Game 2: In this game, the decryption queries will be answered by \(\mathbb {U}_{\mathcal {A}^*_1}\). An observation is that \(\mathcal {A}^*_1\) is indistinguishable from \(\textrm{Dec}^{hyb}\) because \(\mathcal {B}^*\) is indistinguishable from \(\textrm{Dec}^{asy}_{\textsf{sk}}\) (the rest of \(\mathcal {A}^*_1\) and \(\textrm{Dec}^{hyb}\) are the same). Therefore, these two games remain indistinguishable. In other words, these two games are indistinguishable because \(\mathcal {B}^*\) is a successful plaintext-extractor for \(\mathcal {B}\).

Game 3: In the last game, we replace the plaintext-creator \(\mathcal {P}'_B\) with \(\mathcal {P}_A\). The same reasoning as Game 0,1 shows that Game 2 and Game 3 are indistinguishable and this finishes the proof.    \(\square \)
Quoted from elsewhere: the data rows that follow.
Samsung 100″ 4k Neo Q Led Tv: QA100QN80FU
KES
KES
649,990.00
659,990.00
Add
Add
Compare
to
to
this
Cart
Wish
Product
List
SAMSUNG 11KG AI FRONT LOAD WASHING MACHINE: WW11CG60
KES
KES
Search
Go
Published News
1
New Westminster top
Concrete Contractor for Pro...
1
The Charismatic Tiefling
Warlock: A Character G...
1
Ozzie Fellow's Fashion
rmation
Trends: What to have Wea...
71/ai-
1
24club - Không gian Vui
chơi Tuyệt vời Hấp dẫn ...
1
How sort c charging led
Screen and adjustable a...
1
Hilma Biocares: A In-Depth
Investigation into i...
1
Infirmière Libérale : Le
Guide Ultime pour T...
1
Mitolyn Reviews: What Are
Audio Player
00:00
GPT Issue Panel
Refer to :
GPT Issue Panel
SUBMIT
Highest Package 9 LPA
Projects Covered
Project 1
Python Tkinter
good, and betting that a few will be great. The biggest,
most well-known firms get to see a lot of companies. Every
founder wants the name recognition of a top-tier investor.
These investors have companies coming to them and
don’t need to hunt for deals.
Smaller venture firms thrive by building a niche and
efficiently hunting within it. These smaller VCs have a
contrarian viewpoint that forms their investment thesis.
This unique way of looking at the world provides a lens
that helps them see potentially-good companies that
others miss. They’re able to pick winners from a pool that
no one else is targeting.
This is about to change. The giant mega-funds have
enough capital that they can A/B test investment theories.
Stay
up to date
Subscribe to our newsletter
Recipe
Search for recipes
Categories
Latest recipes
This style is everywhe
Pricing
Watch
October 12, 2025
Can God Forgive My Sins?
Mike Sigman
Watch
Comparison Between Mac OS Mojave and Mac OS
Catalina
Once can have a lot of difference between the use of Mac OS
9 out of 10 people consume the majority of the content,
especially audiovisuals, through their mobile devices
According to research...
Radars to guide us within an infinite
1.1 C.3 D.1 OAEP transform

The main motivation to present the first definition for plaintext-awareness notion [4] was to show the security of Optimal Asymmetric Encryption Padding (OAEP). Even though our definitions for PA notions are in the standard model, we argue that these definitions apply to the random oracle model as well because queries to the random oracles is a part of the internal register of the adversary. We briefly explain why we think OAEP is \(\textsf{pq} \textsf{PA} 1\text {-}\textsf{Q}_{\textsf{dec}} \) plaintext-aware. We take this from a recent work on the IND-qCCA security of OAEP transform [10]. There, Ebrahimi started with the actual decryption algorithm \(\mathbb {U}_{\textrm{Dec}}\) and introduced a sequence of indistinguishable decryption algorithms to construct a decryption algorithm \(\mathbb {U}_{\textrm{Dec}^{(4)}}\) that does not use the secret key. (Since the queries to the random oracles are quantum, Zhandry’s compressed oracle technique [21] has been used in [10].) This decryption algorithm \(\mathbb {U}_{\textrm{Dec}^{(4)}}\) can be invoked by a plaintext-extractor adversary \(\mathcal {A}^*\) in the fake game. The indistinguishably of \(\mathbb {U}_{\textrm{Dec}}\) and \(\mathbb {U}_{\textrm{Dec}^{(4)}}\) gives us the \(\textsf{pq} \textsf{PA} 1\text {-}\textsf{Q}_{\textsf{dec}} \) plaintext-awareness. However, whether OAEP is \(\textsf{pq} \textsf{PA} 2\text {-}\textsf{Q}_{\textsf{dec}} \) plaintext-aware or not is an open question. The reason is the random oracle queries that are submitted by a plaintext-creator \(\mathcal {P}\) are not accessible by \(\mathcal {A}^*\). So \(\mathbb {U}_{\textrm{Dec}^{(4)}}\) sketched above is not able to decrypt a ciphertext that is obtained by indirect (for instance by a malleability of a ciphertext obtained from \(\mathcal {P}\)) use of these random oracle queries.